[PROBLEM]: From the records below, extract every line that contains the word "chart".

[DATA EXTRACT]:

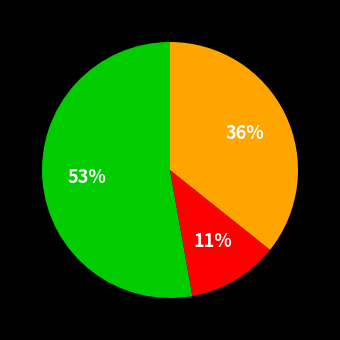

Is there any slice that represents more than half of the pie?

Yes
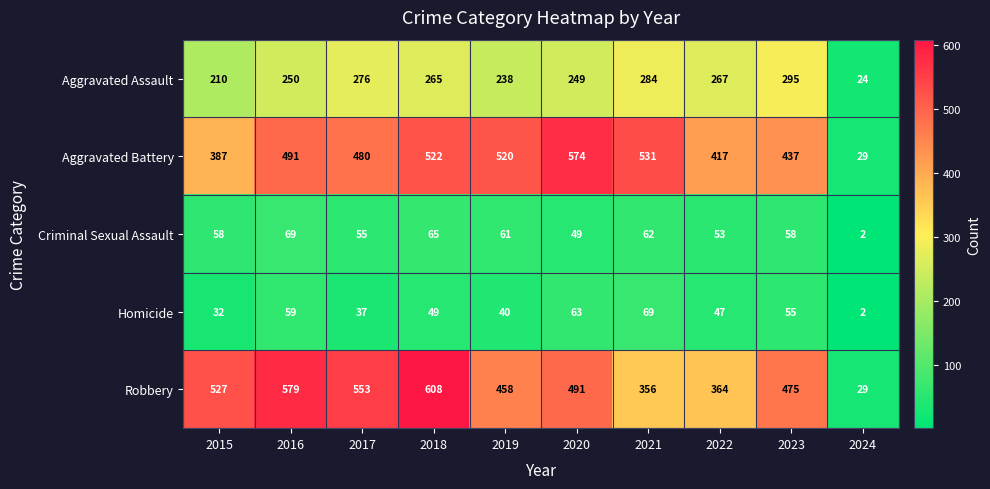

What is the smallest value displayed?

2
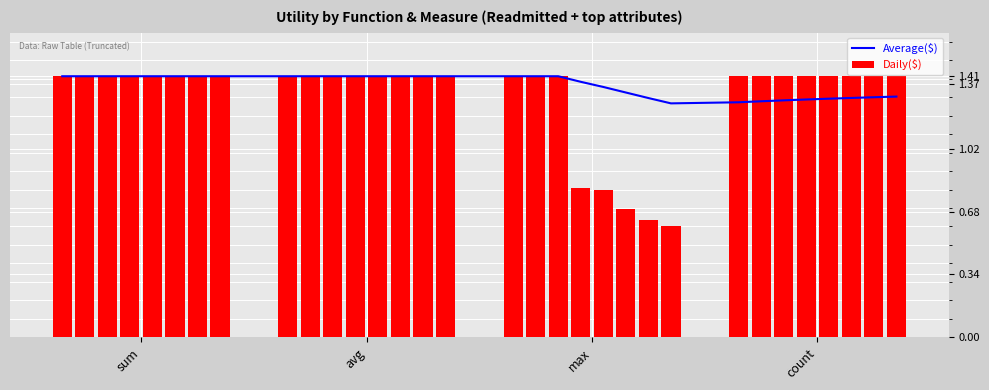

Count the Daily($) values in the range 1 to 2.

27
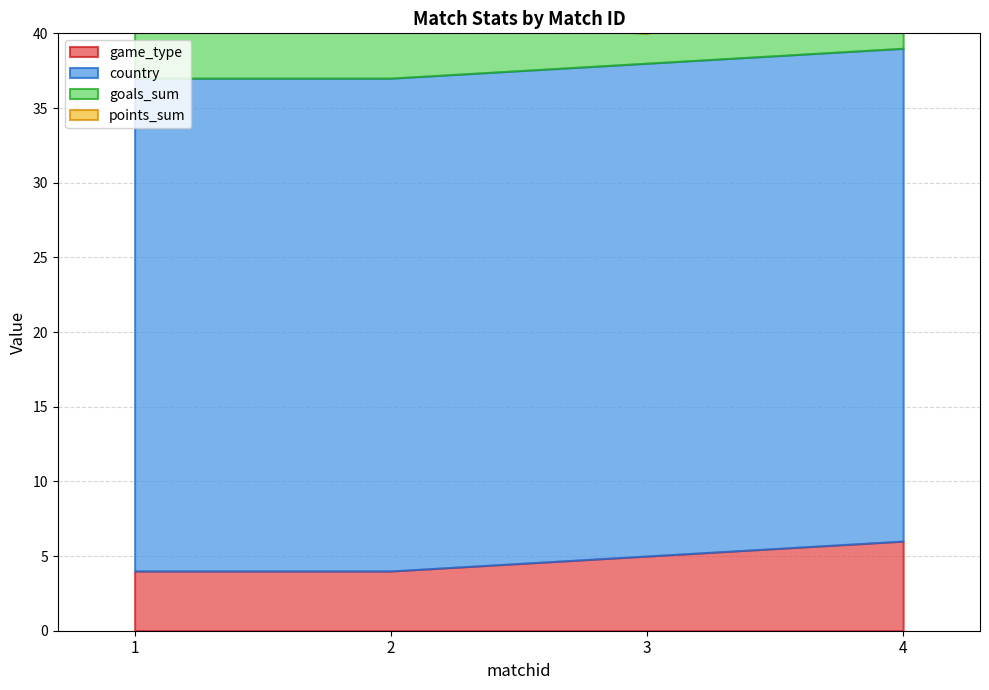

At which category does the chart reach its peak across all series?

1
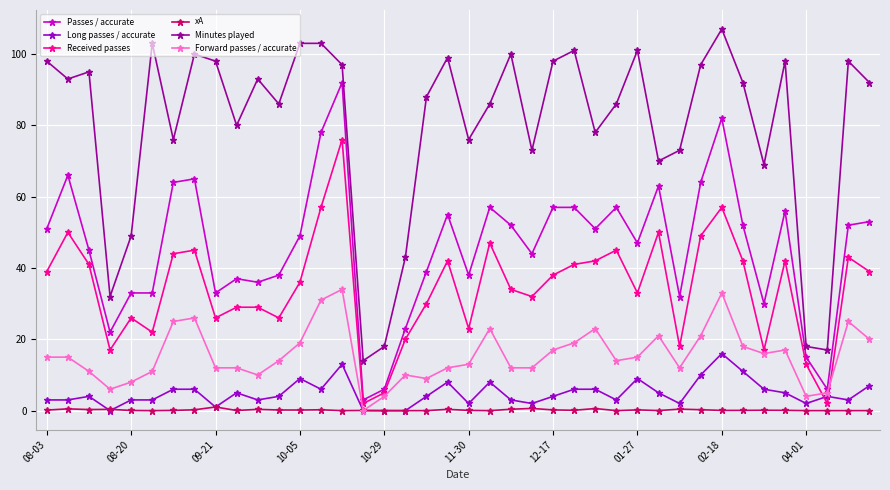

What is the value of the Passes / accurate point at the 12th from the left?

38.0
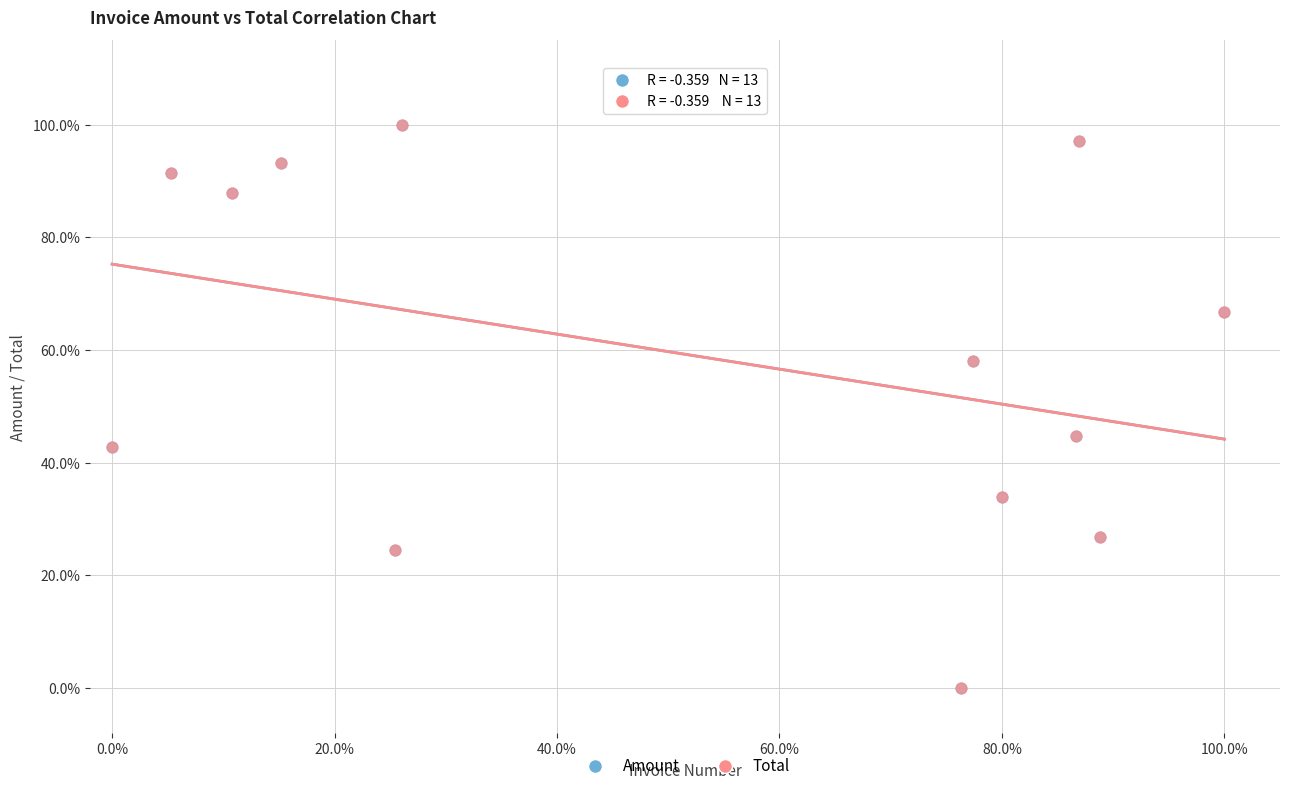

What are all the series names shown in the legend?

Amount, Total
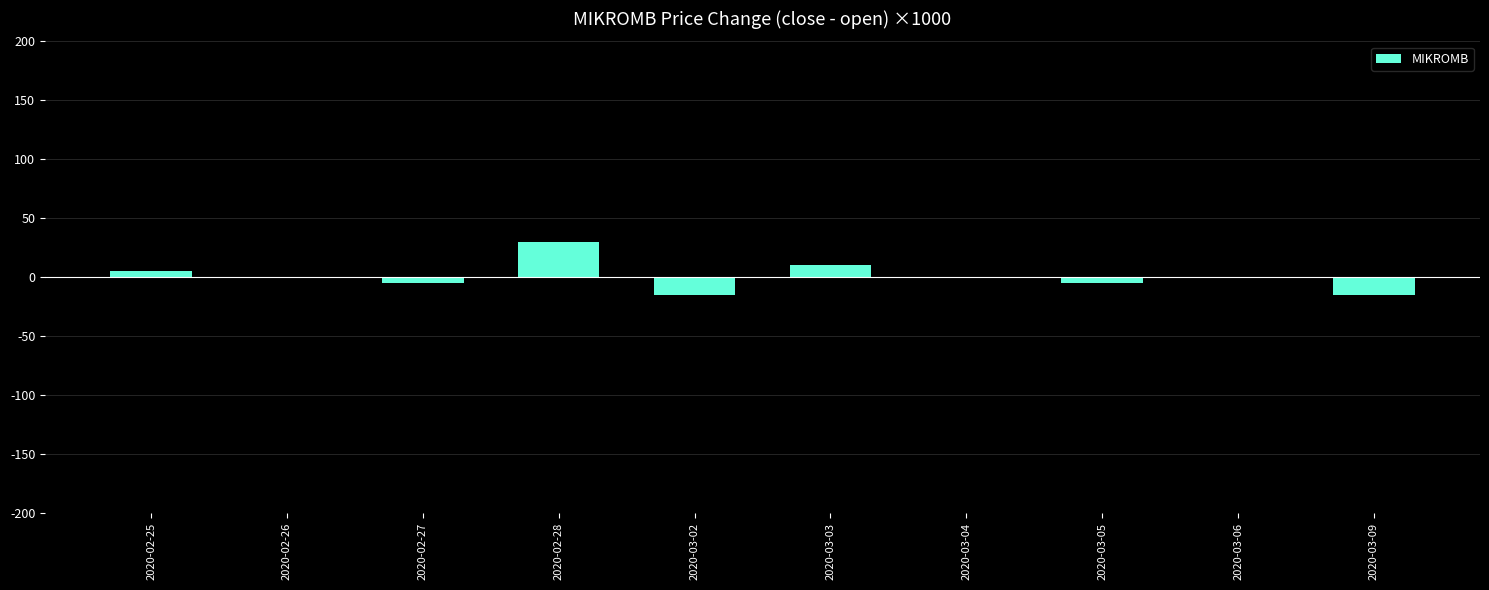

The chart shows a value of 12 at 2020-02-28. True or false?

False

[YOUR RESPONSE]:
At which category does the chart reach its peak across all series?
The chart shows a value of 12 at 2020-02-28. True or false?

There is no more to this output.